И подтолкнула девочку в спину.
Соня деревянно подошла, наклонилась, приложилась к мяконькой ручке княжны.
– Бедная… бедная сиротка! – выговорила княжна. Она обхватила Соню и утопила ее лицо в густо надушенных кружевах. – Совсем дикая. Но чего ожидать от дочери игрока и пьяницы? У тебя, бедняжки, совсем не было перед глазами достойного примера для подражания.
Поглядеть на новую воспитанницу высыпали обитательницы усадьбы. Соне казалось, что они лезли из всех щелей, как тараканы: дряхлые и крепкие, постарше и помоложе, рыхлые и жилистые, с сурово поджатыми губами или, наоборот, слезливые и сентиментальные. Некоторые были в темных платьях с воротничками, другие – в светлых, из дешевого материала, но с обилием лент и самодельных украшений.

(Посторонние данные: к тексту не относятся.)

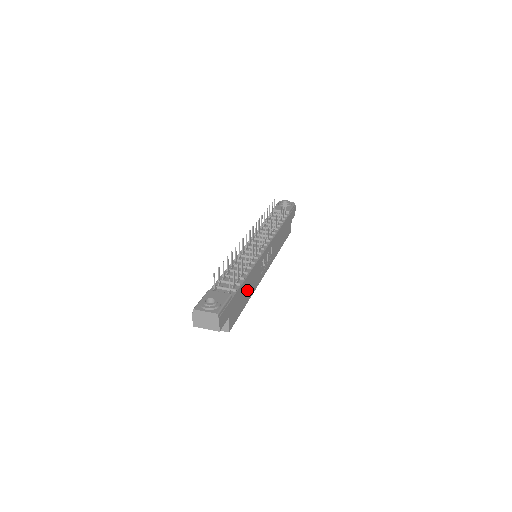
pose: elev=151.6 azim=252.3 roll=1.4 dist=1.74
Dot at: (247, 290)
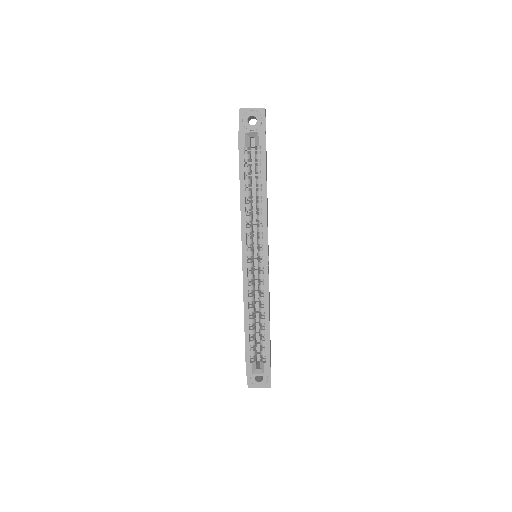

Одна из них, которую княжна называла «Овсиха» (по ее фамилии – Овсянникова), пожилая особа с красным рыхлым лицом, сплошь пронизанным жилочками, и постоянно заплаканными глазами, твердыми пальцами взяла Соню за руку повыше локтя и отвела наверх, в комнаты.

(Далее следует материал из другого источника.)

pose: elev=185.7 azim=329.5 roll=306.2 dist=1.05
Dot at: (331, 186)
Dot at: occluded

– Здесь будешь жить, – сказала Овсиха. Голос у нее тоже был заплаканный. – Княжна о тебе позаботится.
Комната была крошечная, как и все другие в этом доме. Полочки на стене и подоконник все были заставлены безделушками, например, разноцветными фигурками кошек, сделанными из проволоки и катушечных ниток, или вязаными медвежатами в кокошниках и сарафанах.
Соня глядела на них с нескрываемым отвращением. Овсиха этого не заметила.
– Княжна-благодетельница отдала тебе самую светлую комнату, – проговорила она. – Повезло тебе!
– Кто здесь раньше жил? – спросила Соня.
– Раньше-то? Катя.
– И где же эта Катя?
– Умерла.
– От чего умерла Катя?
– Не знаю, – пожала плечами Овсиха. – Зачахла да померла. Схоронили недавно.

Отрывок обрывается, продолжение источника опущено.